YesGraph’s Traffic and Conversion Numbers from TechCrunch, Product Hunt, and Hacker News

nuclear artillery

YesGraph is just getting started with our growth focused API. We announced our seed round on TechCrunch, then opened up our closed beta on Product Hunt. More recently, we had a few blog posts on front page of Hacker News.

Because we’re so young, it is really easy to differentiate traffic and impact. When you get a big spike, you know where it came from.

This means that we can compare the stats from those different sources, and also the downstream behavior.

When we announced on TechCrunch, we weren’t open for signup. So as a proxy, we are showing subscription to our waiting list. For Product Hunt and Hacker News, those are actual signups.

We’re showing total number of signups and visitors, not breaking out the source. So when we hit our mailing list that you could sign up, lots of conversions probably came from there.

We have a developer facing product. That means companies integrate our API into their products. As a result, it isn’t like a signup is what we really care about. We care about apps live in production. The eventual conversion rate isn’t obvious because that takes time to accumulate. So we’re not showing those numbers.

TechCrunch

  • Story link
  • Date: February 27, 2015
  • Uniques: 2,281
  • Mailing list signups: 369
  • Conversion rate to mailing list: 16.2%

Product Hunt:

  • Post link
  • Date: March 25, 2015
  • Uniques to PH specific landing page: 4,767
  • Total uniques: 9,081
  • Votes: 376
  • Mailing list subscribers receiving announcement: 6,237
  • Opens on announcement email: 2,511 (40.3%)
  • Clicks on announcement email: 470 (7.5%)
  • Signups: 705
  • Conversion rate to signup: 7.8%

Hacker News:

  • Store your own analytics data:
  • The Math of YC Dilution,
  • What Changed at YC from W08 to W15,
  • Uniques to home page: 1,855
  • Signups: 44
  • Conversion rate: 2.8%

So what can we conclude from the numbers? The conversion numbers are a little off. It is easier to signup for a mailing list than for a service. Also my blog posts brought some traffic but it didn’t convert well. The post about analytics actually converted traffic to signup much better than the posts about Y Combinator.

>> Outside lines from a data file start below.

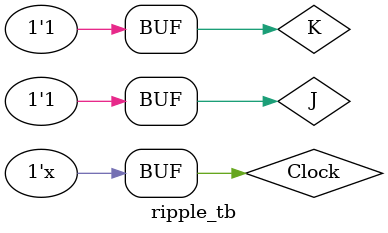
<source format=v>
`timescale 1ns / 1ps

module ripple_tb;

	// Inputs
	reg J;
	reg K;
	reg Clock;

	// Outputs
	wire [3:0] Q;

	// Instantiate the Unit Under Test (UUT)
	ripple_counter uut (
		.J(J), 
		.K(K), 
		.Clock(Clock), 
		.Q(Q)
	);

	initial begin
		// Initialize Inputs
		J = 1;
		K = 1;
		Clock = 0;
		#100;
	end
	always #30 Clock = ~Clock;	
      
endmodule


</source>
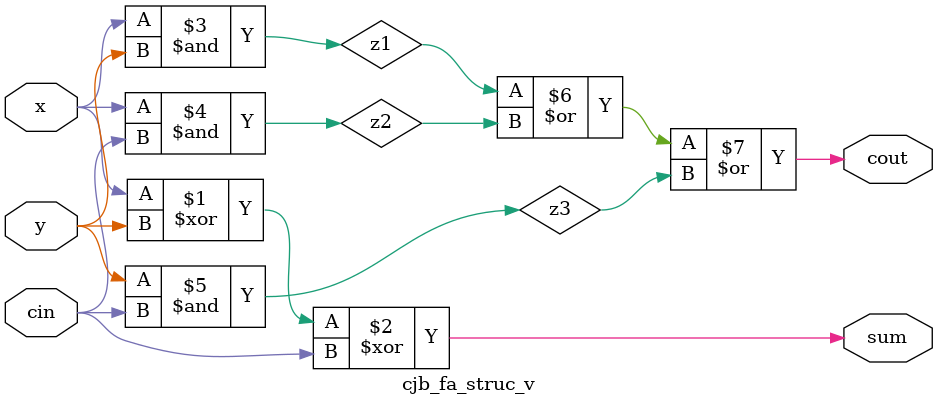
<source format=v>
module cjb_fa_struc_v (cin, x, y, sum, cout);
	input cin, x, y;
	output sum, cout;
	wire z1, z2, z3;
	
		xor (sum, x, y, cin);
		and (z1, x, y);
		and (z2, x, cin);
		and (z3, y, cin);
		or (cout, z1, z2, z3);
		
endmodule
</source>
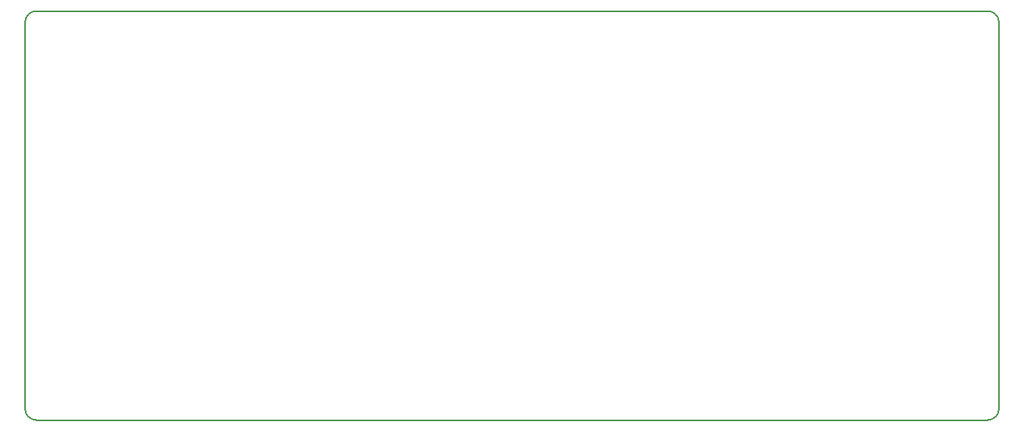
<source format=gbr>
G04 #@! TF.FileFunction,Profile,NP*
%FSLAX46Y46*%
G04 Gerber Fmt 4.6, Leading zero omitted, Abs format (unit mm)*
G04 Created by KiCad (PCBNEW 4.0.7) date 06/27/18 15:52:41*
%MOMM*%
%LPD*%
G01*
G04 APERTURE LIST*
%ADD10C,0.150000*%
G04 APERTURE END LIST*
D10*
X29210000Y-68580000D02*
X29210000Y-25400000D01*
X136652000Y-69850000D02*
X30480000Y-69850000D01*
X137922000Y-25400000D02*
X137922000Y-68580000D01*
X30480000Y-24130000D02*
X136652000Y-24130000D01*
X29210000Y-68580000D02*
G75*
G03X30480000Y-69850000I1270000J0D01*
G01*
X30480000Y-24130000D02*
G75*
G03X29210000Y-25400000I0J-1270000D01*
G01*
X137922000Y-25400000D02*
G75*
G03X136652000Y-24130000I-1270000J0D01*
G01*
X136652000Y-69850000D02*
G75*
G03X137922000Y-68580000I0J1270000D01*
G01*
M02*

</source>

We also see the relationship between Hacker News votes and traffic. The visits per vote go up with more votes.

The elephant in the room is that Product Hunt sends a hell of a lot more traffic than TechCrunch. I think the reason is that there are lots of TechCrunch stories that split attention, but we were in the top 5 on Product Hunt for the whole day. TechCrunch has a larger audience for now, but Product Hunt’s audience likes to get out and try things.

Overall, you should borrow these numbers if you’re trying to estimate impact of a press launch. Each of these bits are successful. It’s great to be featured in TechCrunch, we were at the top of Product Hunt, and we’ve had multiple front page of Hacker News blog posts.

I often see people have unreasonable expectations around what getting each of these produce. The best is to focus on building a great product and take a measured approach to getting publicity. It isn’t a silver bullet, because silver bullets don’t exist.